Todo ello puede resultar sorprendente, de buenas a primeras. Pero cuando se visitan estos pueblos, se observa que el movimiento musical abarca a toda la población. La música forma parte de sus vidas. Conviene recordar que hubo misiones, tras la expulsión jesuítica que siguieron trabajando en la música clásica. Hubo maestros de capilla indígenas. Han quedado para la historia algunos de sus nombres, Pablo Surubis, Ignacio Yaibona, Julián Arayuru, Fulgencio Putares…

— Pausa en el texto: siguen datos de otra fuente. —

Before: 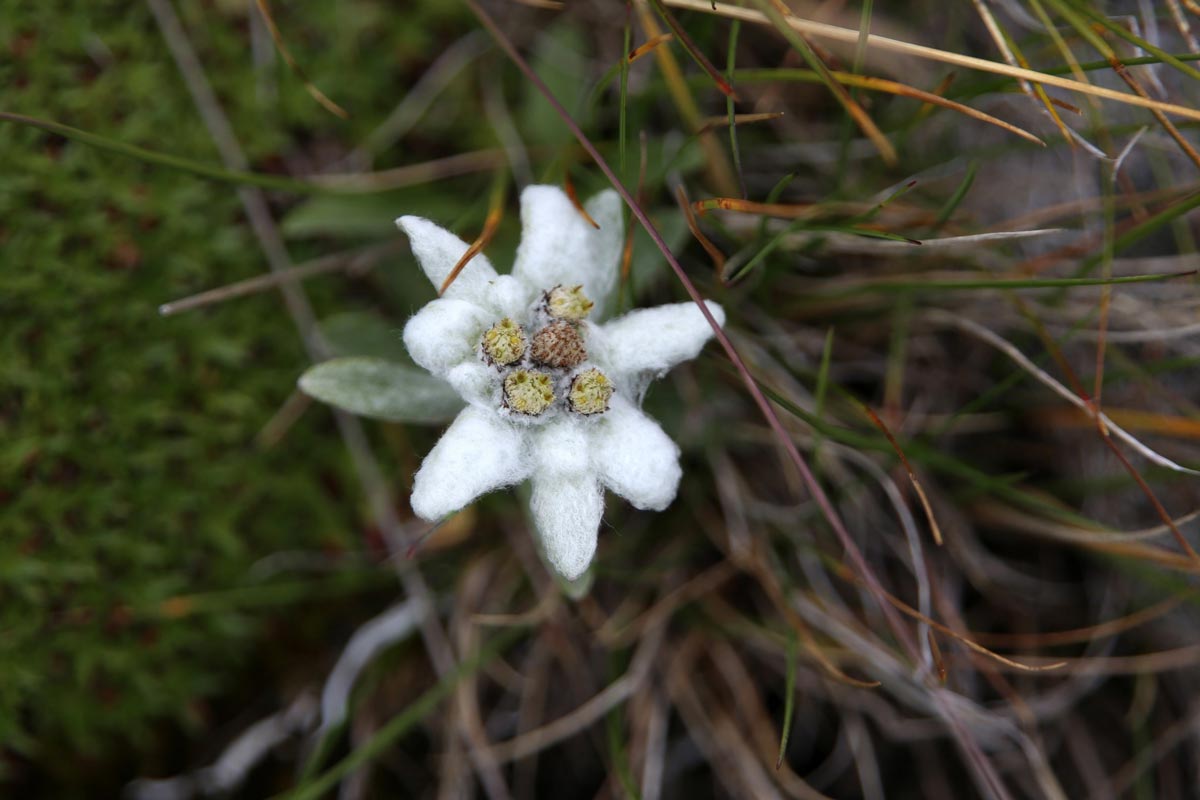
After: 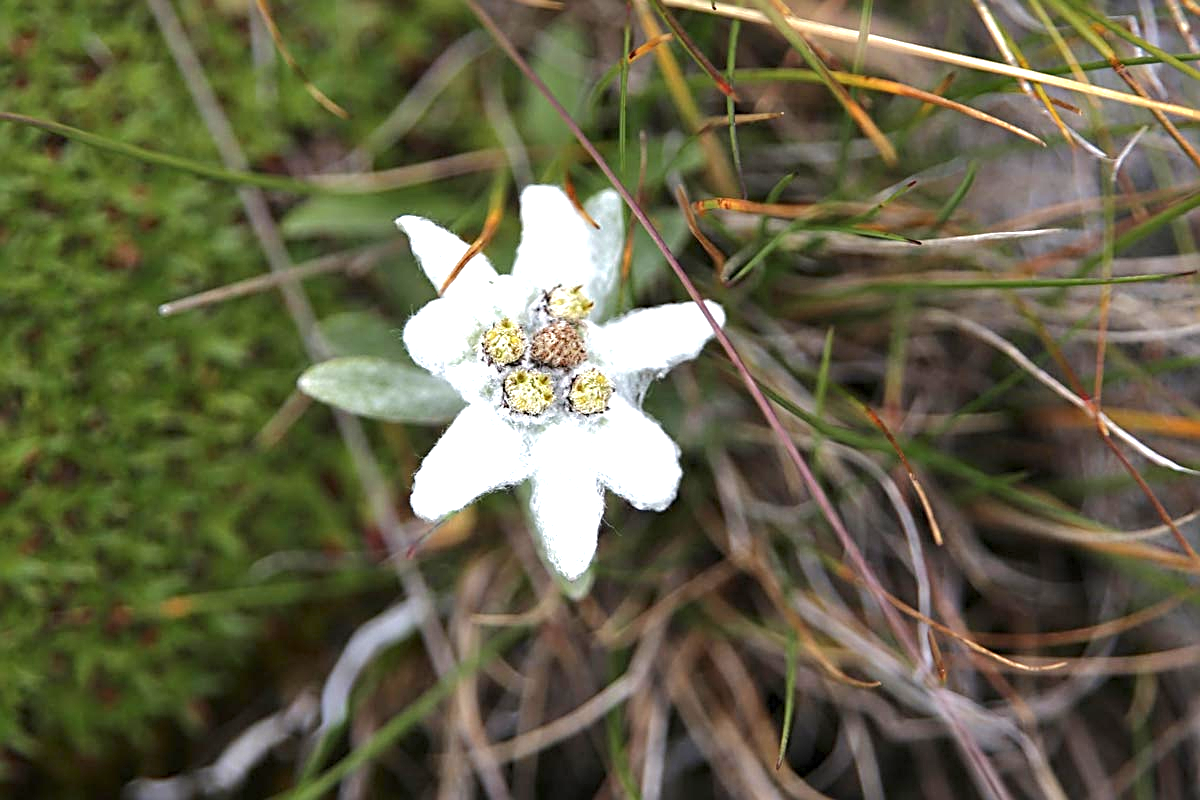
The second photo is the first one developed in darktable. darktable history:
base curve: curves: ch0 [(0, 0) (0.235, 0.266) (0.503, 0.496) (0.786, 0.72) (1, 1)]
sharpen: radius 2.676, amount 0.669
exposure: black level correction 0, exposure 1.2 EV, compensate exposure bias true, compensate highlight preservation false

     Gracias a los nombres citados y a otros más ha significado finalmente que, en aldeas de tan sólo quinientos habitantes haya una orquesta juvenil. Que si en esos pueblos hay cincuenta niños entre los siete y los dieciocho años, todos, sin excepción, tocan un instrumento de cuerda. Y los que aún no han llegado a esa edad, suspiran por comenzar sus primeras clases y asisten a los conciertos en los que participan amigos y familiares de más edad.      

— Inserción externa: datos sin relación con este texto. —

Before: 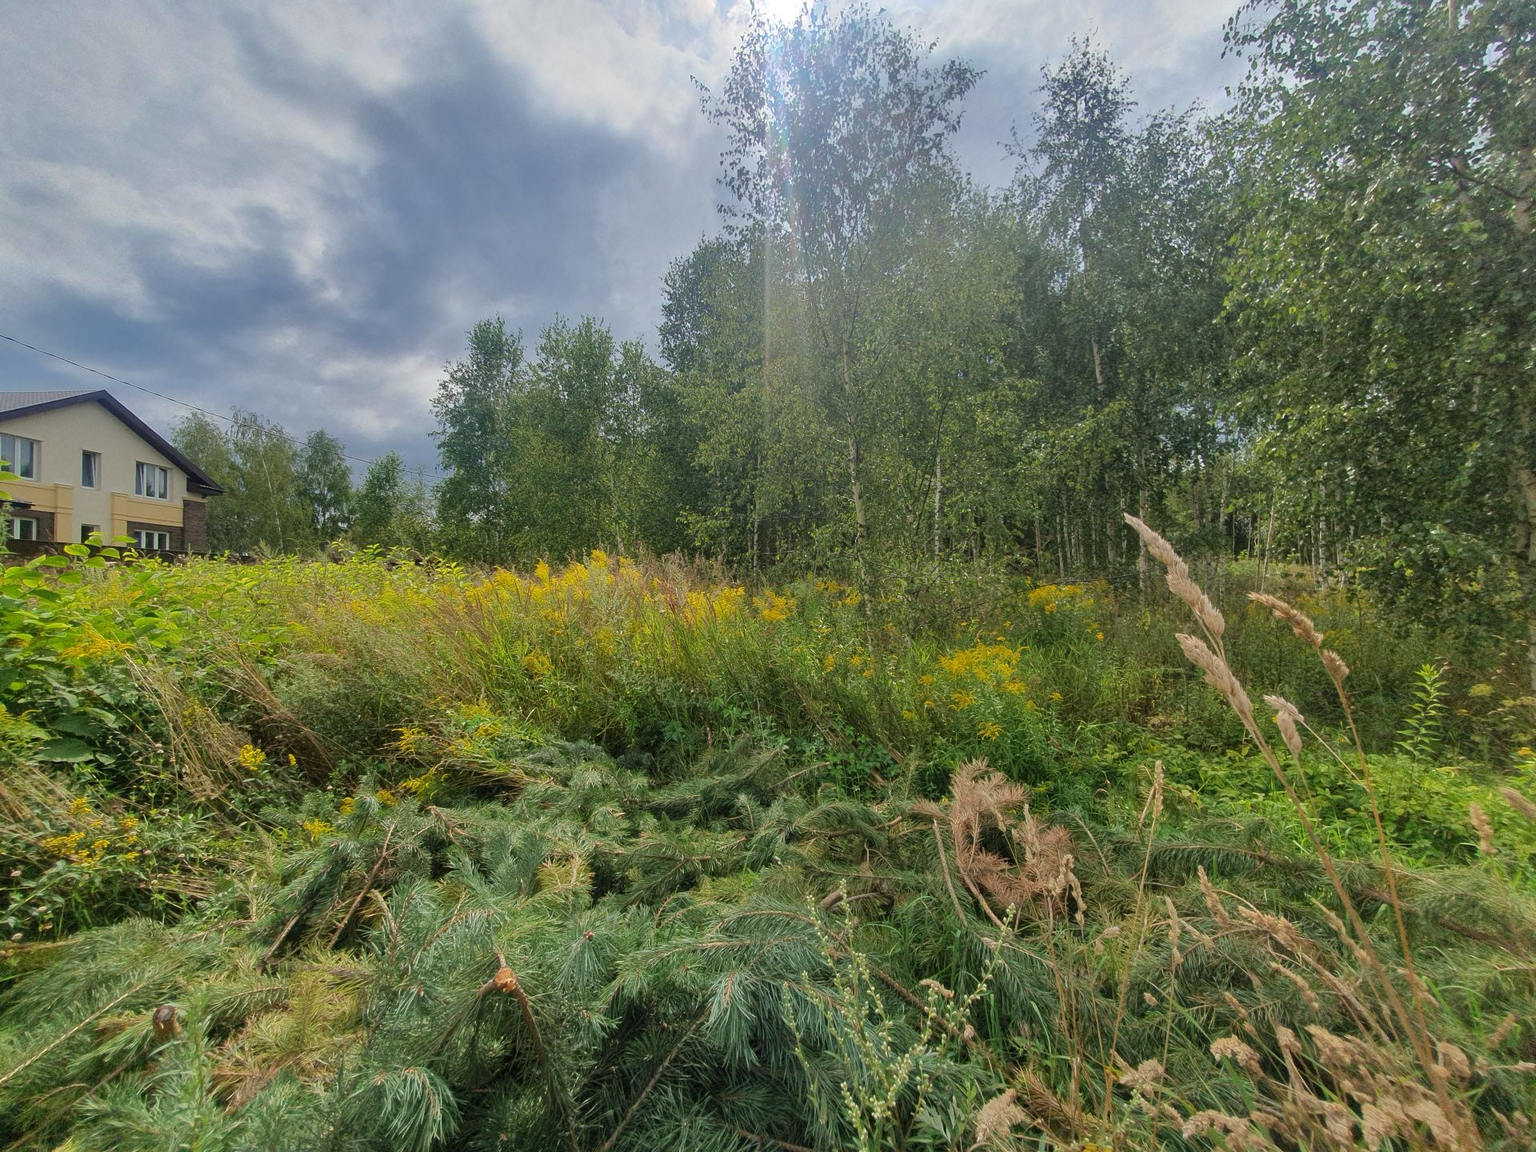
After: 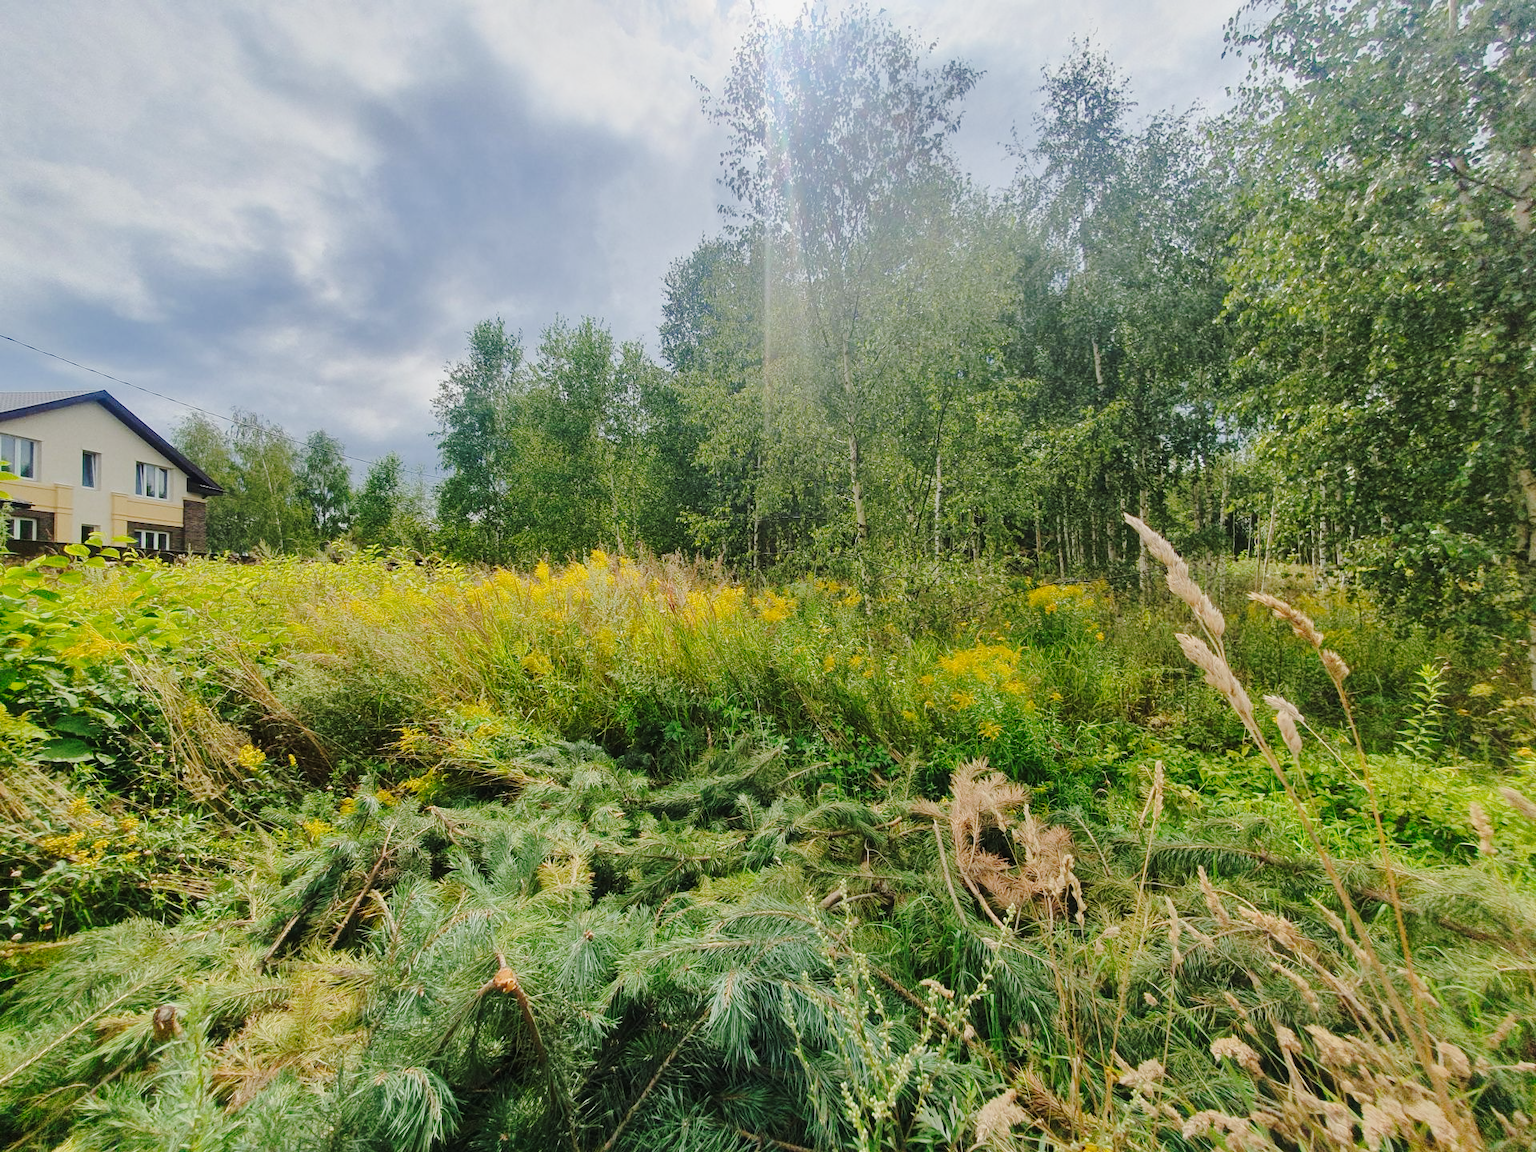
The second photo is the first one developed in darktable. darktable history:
tone curve: curves: ch0 [(0, 0.011) (0.104, 0.085) (0.236, 0.234) (0.398, 0.507) (0.498, 0.621) (0.65, 0.757) (0.835, 0.883) (1, 0.961)]; ch1 [(0, 0) (0.353, 0.344) (0.43, 0.401) (0.479, 0.476) (0.502, 0.502) (0.54, 0.542) (0.602, 0.613) (0.638, 0.668) (0.693, 0.727) (1, 1)]; ch2 [(0, 0) (0.34, 0.314) (0.434, 0.43) (0.5, 0.506) (0.521, 0.54) (0.54, 0.56) (0.595, 0.613) (0.644, 0.729) (1, 1)], preserve colors none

    En Santiago de Chiquitos asistimos al concierto barroco de la Escuela y Coro de Música Misional. Diecisiete chicos y chicas componían la orquesta de cuerda y veinte voces formaban el coro. Todos ellos bajo la dirección de un norteamericano de Indianapolis, Peter Wigginton (25 años), músico entregado con todo su entusiasmo por hacer música con aquellos jóvenes del pueblo.



  -¿Estos son todos sus alumnos?

     -No, no. Aquí, en San José doy clase a ochenta chicos y chicas. Los que han actuado son los más preparados, los mejores.

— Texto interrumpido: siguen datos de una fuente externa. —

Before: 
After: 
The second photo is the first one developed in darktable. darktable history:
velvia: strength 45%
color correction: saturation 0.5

     -¿Quién sufraga los gastos?

     -Diversas asociaciones y empresas. Entre ellas, el Banco Interamericano de Desarrollo, el Departamento de Santa Cruz, etc., etc. El dinero que se recibe se emplea en la compra de instrumentos y sus accesorios, atriles, cuerdas, papel pautado…y también en los sueldos de los profesores. En mi caso, la ayuda que recibo terminará en breve tiempo y tendré que marcharme, algo que no quisiera, si no hay nuevo apoyo económico. 

    Peter Wigginton lo dice con pena. Su vida es la música. Aún más, su vida es la Chiquitania. En su opinión, no hay mejor lugar en el mundo para vivir. Si no sucede un milagro tendrá que abandonar su tarea, al menos allí. ¡La de dinero que se pierde en donaciones innecesarias cuando en el corazón de Bolivia, se puede seguir fomentando una labor cultural de primera magnitud! Son pueblos en donde además de la escolarización obligatoria, los niños y niñas acuden a clase de instrumentos de cuerda, cuatro, seis y hasta ocho horas diarias. Primeramente, descansaban sábados y domingos, pero fueron los propios alumnos los que insistieron en recibir clases incluso en los fines de semana. ¿No es increíble? Los niños chiquitanos no saben lo que es una “Play-Station”, ni ven televisión (que la hay), ni tienen otras pasiones fuera de la música

     De estas clases hablamos también en San José de Chiquitos, con María José Kubber, profesora de ciento ochenta alumnos en la Escuela de Música San José Patriarca, con orquesta y coro. En esta ciudad no viven más de dieciséis mil habitantes. Que allí haya ciento ochenta alumnos y que los niños pequeños estén esperando a cumplir los seis años para comenzar a estudiar solfeo, es tan sorprendente como emocionante. Ni en Europa hay tanta pasión por la música clásica.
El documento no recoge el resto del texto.